How Saint Patrick’s Day Is Celebrated Differently In The US Compared To Ireland
- from Leah Beresheim
- Mineola High School
- 41 views
You may be wondering how the Irish holiday, Saint Patrick’s Day, is celebrated differently here in the US than it is in Ireland, which is where it originated. Well to start off, In Ireland, St. Patrick’s Day is recognized as a national holiday but it isn’t recognized as a national holiday in the US. While many people in the US may celebrate the day and their Irish heritage, it isn’t a national holiday so no one gets off for work or school. Most people will celebrate after work on the day, or on the surrounding weekends. On the other hand, in Ireland, Saint Patrick’s day is a day off for everyone and all schools and more businesses are closed.
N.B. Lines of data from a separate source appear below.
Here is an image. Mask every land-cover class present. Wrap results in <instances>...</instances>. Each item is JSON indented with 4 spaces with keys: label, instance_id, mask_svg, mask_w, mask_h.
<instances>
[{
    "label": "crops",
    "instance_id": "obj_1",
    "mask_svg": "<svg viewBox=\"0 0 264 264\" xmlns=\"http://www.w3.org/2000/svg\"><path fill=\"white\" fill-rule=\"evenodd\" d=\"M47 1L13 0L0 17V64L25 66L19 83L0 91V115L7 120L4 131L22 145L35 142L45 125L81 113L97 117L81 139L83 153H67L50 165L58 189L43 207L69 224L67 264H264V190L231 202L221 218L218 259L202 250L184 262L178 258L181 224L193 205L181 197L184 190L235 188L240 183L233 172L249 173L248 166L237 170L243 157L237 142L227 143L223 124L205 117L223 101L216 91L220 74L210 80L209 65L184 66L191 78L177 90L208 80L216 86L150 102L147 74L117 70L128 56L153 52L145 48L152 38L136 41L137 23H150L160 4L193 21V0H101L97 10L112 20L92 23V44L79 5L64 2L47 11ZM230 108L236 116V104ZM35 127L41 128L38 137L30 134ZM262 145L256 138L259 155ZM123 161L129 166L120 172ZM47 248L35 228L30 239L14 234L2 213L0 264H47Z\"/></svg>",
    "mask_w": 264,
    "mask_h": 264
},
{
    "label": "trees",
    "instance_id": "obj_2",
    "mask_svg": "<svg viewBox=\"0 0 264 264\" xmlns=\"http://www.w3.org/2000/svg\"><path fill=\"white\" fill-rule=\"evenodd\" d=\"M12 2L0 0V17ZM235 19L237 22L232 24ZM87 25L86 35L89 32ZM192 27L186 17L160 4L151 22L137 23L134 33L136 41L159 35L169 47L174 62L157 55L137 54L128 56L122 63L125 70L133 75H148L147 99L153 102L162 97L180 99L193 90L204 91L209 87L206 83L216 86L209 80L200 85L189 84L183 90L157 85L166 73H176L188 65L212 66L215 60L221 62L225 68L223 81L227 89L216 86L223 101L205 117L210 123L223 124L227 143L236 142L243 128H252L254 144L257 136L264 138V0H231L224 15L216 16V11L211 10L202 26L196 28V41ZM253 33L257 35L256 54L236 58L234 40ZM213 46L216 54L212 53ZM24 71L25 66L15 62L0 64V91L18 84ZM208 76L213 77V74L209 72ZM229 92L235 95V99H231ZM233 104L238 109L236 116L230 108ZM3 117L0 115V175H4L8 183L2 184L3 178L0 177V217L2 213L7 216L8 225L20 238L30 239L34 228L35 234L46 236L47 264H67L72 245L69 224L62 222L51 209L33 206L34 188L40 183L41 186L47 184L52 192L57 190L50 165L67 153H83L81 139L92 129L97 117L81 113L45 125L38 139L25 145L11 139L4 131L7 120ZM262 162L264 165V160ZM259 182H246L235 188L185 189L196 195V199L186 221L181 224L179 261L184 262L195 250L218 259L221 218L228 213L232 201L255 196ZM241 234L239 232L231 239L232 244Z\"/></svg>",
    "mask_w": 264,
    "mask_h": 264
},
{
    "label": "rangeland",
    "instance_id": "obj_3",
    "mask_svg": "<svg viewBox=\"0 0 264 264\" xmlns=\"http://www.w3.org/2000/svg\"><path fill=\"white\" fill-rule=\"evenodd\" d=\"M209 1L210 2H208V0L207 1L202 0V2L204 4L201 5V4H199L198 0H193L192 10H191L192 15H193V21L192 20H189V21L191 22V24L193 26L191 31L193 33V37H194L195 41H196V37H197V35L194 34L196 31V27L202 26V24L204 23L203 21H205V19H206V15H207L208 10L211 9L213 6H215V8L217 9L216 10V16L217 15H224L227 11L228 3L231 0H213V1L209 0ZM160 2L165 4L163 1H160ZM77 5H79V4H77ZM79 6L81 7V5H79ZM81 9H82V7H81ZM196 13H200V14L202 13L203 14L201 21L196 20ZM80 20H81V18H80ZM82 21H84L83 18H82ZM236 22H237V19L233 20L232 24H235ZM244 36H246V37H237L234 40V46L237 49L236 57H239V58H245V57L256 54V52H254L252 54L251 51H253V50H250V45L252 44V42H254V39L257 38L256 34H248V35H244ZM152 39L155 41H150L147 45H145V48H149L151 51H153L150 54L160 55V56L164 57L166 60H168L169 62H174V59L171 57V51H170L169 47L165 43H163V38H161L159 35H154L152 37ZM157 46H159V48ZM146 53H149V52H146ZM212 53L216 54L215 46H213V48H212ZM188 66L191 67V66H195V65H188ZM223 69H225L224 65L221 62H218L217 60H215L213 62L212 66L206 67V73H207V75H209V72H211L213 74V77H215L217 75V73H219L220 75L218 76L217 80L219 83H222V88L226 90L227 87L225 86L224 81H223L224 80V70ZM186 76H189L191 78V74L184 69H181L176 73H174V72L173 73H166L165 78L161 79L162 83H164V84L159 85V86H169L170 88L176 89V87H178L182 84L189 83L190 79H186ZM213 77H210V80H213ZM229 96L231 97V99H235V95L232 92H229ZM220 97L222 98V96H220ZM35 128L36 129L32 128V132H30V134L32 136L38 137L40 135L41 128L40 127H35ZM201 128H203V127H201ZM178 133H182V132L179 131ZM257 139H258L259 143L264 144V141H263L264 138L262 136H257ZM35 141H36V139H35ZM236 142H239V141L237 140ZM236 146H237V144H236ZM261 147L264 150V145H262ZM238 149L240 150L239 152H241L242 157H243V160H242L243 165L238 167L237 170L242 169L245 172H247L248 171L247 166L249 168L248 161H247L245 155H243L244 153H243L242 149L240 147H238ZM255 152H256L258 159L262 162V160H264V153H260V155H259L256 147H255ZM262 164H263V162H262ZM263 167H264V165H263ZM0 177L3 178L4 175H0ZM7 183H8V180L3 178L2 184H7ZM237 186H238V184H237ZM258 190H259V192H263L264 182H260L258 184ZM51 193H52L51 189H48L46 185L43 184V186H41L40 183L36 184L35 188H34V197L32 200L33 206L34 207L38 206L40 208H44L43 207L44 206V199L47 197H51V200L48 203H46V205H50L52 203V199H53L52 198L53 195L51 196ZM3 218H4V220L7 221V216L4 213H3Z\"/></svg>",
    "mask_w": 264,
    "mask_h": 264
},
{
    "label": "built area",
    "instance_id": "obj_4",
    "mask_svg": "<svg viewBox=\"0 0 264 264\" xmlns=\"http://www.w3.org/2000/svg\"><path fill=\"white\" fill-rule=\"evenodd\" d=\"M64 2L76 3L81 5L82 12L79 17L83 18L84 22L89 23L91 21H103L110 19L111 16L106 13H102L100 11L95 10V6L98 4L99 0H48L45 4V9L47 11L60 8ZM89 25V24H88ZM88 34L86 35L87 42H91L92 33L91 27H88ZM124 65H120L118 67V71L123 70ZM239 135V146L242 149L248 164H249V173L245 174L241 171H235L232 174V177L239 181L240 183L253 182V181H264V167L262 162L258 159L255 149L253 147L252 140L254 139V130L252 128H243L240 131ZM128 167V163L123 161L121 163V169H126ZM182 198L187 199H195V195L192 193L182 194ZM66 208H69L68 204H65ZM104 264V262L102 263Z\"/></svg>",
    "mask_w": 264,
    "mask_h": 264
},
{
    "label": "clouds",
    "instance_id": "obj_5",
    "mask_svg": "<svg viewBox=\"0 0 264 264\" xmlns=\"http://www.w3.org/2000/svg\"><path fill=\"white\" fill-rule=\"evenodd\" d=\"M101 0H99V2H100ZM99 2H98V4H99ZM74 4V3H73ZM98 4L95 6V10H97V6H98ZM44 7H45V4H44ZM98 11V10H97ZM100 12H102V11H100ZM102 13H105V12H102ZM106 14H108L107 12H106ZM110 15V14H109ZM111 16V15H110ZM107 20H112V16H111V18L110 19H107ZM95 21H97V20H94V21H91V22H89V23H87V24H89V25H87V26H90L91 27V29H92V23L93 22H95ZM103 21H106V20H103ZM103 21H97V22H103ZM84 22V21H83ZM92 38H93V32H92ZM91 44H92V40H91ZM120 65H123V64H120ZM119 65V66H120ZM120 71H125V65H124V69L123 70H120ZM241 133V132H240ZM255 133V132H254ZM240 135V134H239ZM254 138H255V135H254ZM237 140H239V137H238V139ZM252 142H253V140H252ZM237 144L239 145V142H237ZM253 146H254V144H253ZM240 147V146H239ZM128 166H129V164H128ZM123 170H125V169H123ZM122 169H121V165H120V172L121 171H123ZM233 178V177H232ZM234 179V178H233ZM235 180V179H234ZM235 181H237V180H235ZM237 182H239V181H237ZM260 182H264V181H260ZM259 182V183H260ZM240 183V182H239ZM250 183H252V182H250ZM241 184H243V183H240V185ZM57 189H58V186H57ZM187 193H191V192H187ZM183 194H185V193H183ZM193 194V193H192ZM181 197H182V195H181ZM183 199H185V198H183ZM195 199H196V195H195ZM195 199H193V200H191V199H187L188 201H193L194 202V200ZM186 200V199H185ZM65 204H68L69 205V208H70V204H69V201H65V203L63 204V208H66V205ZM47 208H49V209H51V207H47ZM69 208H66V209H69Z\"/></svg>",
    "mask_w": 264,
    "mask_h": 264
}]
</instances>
In Ireland, the holiday is referred to as Saint Paddy’s Day or even just Paddy’s Day while in America, we usually refer to it as Saint Patty’s Day. Also, parades in Ireland usually aren’t anywhere near as big as they can be in the US. In Ireland, soda bread is eaten all year around not just on the holiday like it is in the US. In Chicago, they dye the river green but in Ireland, there are no similar events to this. People in Ireland also don’t change the color of their foods or drinks either like we do in America. In America, places may sell green bagels and green colored drinks and in some schools, they may have Saint Patrick’s Day celebrations where they have green bagels and green colored flavored drinks. In addition, in Ireland, they eat bacon and cabbage but in America, people eat corned beef and cabbage. Irish potato candy (candies with coconut cream inside that are rolled in cinnamon) are not from Ireland. They are actually from Philadelphia. Blarney stones are also only found in America and Reuben sandwiches are not found in America, they are traditionally an Irish dish. In Ireland, a shamrock with three leaves rather than four is used as a symbol of Ireland. They only use three leafed shamrocks to represent St. Patrick in Ireland. Surprisingly, leprechauns have only recently become part of celebrations in Ireland. Overall, there are many differences in how this holiday is celebrated in America and Ireland!